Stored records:
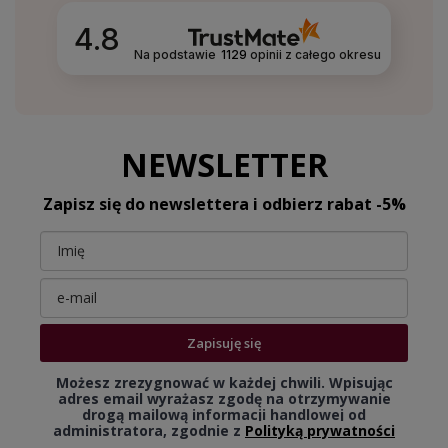
4.8
Na podstawie
1129
opinii
z całego okresu
NEWSLETTER
Zapisz się do newslettera i odbierz rabat -5%
Zapisuję się
Możesz zrezygnować w każdej chwili. Wpisując
adres email wyrażasz zgodę na otrzymywanie
drogą mailową informacji handlowej od
administratora, zgodnie z
Polityką prywatności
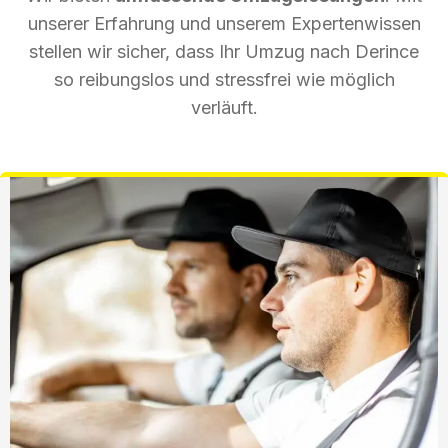
unserer Erfahrung und unserem Expertenwissen
stellen wir sicher, dass Ihr Umzug nach Derince
so reibungslos und stressfrei wie möglich
verläuft.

## About this exercise
Skip every picture and return the lines above from the top through the one that contains "so reibungslos und stressfrei wie möglich".

## Written reply
4.8
Na podstawie
1129
opinii
z całego okresu
NEWSLETTER
Zapisz się do newslettera i odbierz rabat -5%
Zapisuję się
Możesz zrezygnować w każdej chwili. Wpisując
adres email wyrażasz zgodę na otrzymywanie
drogą mailową informacji handlowej od
administratora, zgodnie z
Polityką prywatności
unserer Erfahrung und unserem Expertenwissen
stellen wir sicher, dass Ihr Umzug nach Derince
so reibungslos und stressfrei wie möglich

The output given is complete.